Policy Working Group

The G2MC Policy Working Group, led by G2MC Co-Chair Catalina Lopez-Correa and G2MC members Sue Hill and Laura Rodriguez, seeks to analyze global policy issues surrounding the implementation of genomic tools and knowledge into health care delivery. As the field of genomic medicine continues to rapidly evolve, emphasis is being placed on collecting genetic and biological information and sharing it broadly, leading to integrated research and better methods for diagnosing and treating health care conditions. However, policy surrounding genomic data collection and sharing methods is lacking, particularly in low and middle income countries (LMICs). Furthermore, unethical and inequitable use and sharing of data can, and has, resulted in countries and institutions restricting the sharing of data outside of their institution or country’s borders, limiting the potential benefits this data could provide to research and health care.

To address these concerns, the G2MC Policy Working Group has merged efforts with Australian Genomics, The University of Queensland Australia, and Queensland Genomics to perform a landscape analysis to determine how countries are implementing policies in large-scale genomic health projects across the globe. The result was an online catalogue that currently maps 64 initiatives from over 35 locations, providing information on policies and strategies, implementation frameworks, demonstration projects, and population-scale studies, in a repository that can be widely accessed, shared, and contributed to.

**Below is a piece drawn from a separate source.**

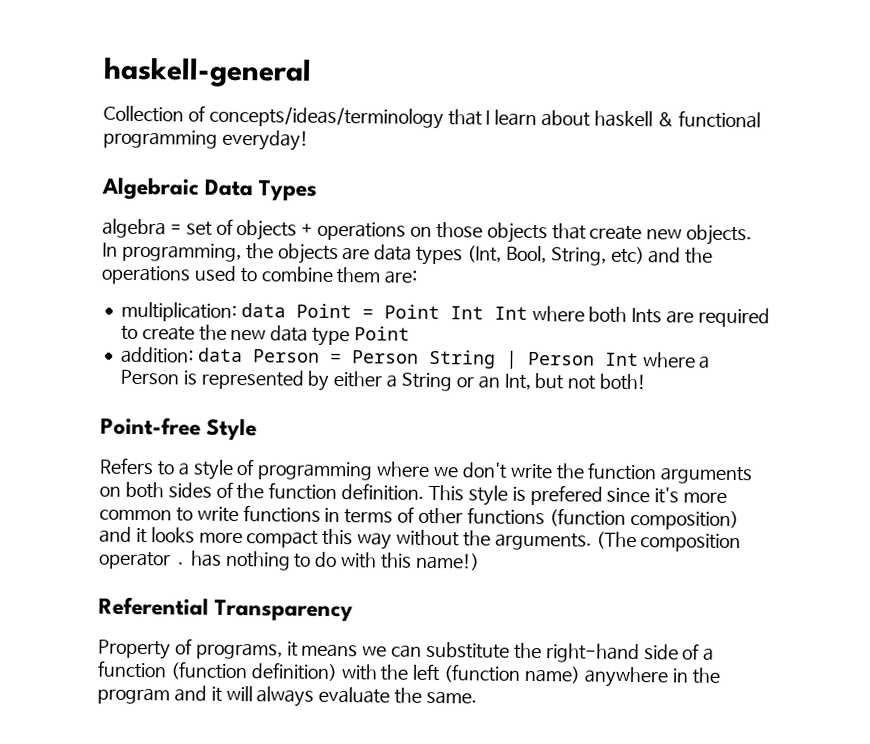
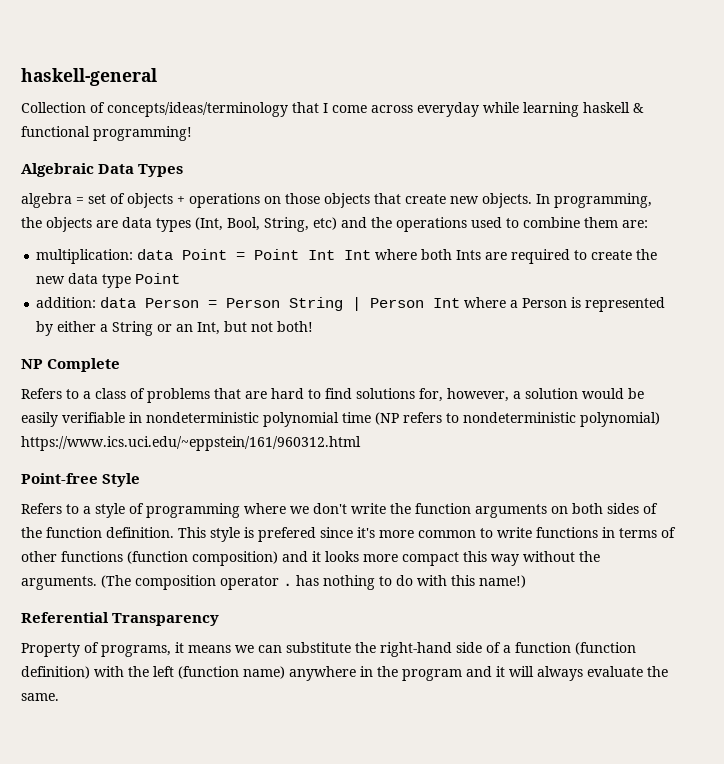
[494,109,592,127] learn about -> [332,102,579,117] come across everyday while learning
[103,129,309,151] programming everyday! -> [93,126,192,141] programming!
(647, 382) none -> [21,358,121,372] [21,388,644,403] [21,412,660,427] [21,436,361,451] // NP Complete // Refers to a class of problems that are hard to find solutions for, however, a solution would be easily verifiable in nondeterministic polynomial time (NP refers to nondeterministic polynomial) https://www.ics.uci.edu/~eppstein/161/960312.html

Additionally, Elissa Prichep, G2MC member and Precision Medicine Lead with the World Economic Forum, is leading the Leapfrogging with Precision Medicine workstream, and has engaged the G2MC Policy Working Group on the effort. Key outputs of the workstream are 1) a whitepaper with a high level, forward-looking, scalable policy framework and exploration of six ethical tensions; and 2) a companion guide presenting case studies and key questions on each ethical tension. These documents will be published in summer 2020.

During the May 6 G2MC International Conference Virtual Breakout Sessions, the Policy Working Group convened with session attendees to share the work being done by the group to gather feedback and to discuss potential opportunities for collaboration. Session participants also discussed existing and needed genomic medicine policies specific to their countries or institutions. Many attendees expressed an interest in collaborating with the Working Group and in particular assisting with the continuation of the landscape analysis.

Moving forward, the Policy Working Group will continue to expand upon the landscape analysis, explore potential collaborations and initiatives for growing the online catalogue of global genomic medicine initiatives, begin developing a roadmap for implementation of genomic medicine which will outline policy issues for consideration, and continue to identify opportunities for supporting the G2MC Flagship Projects.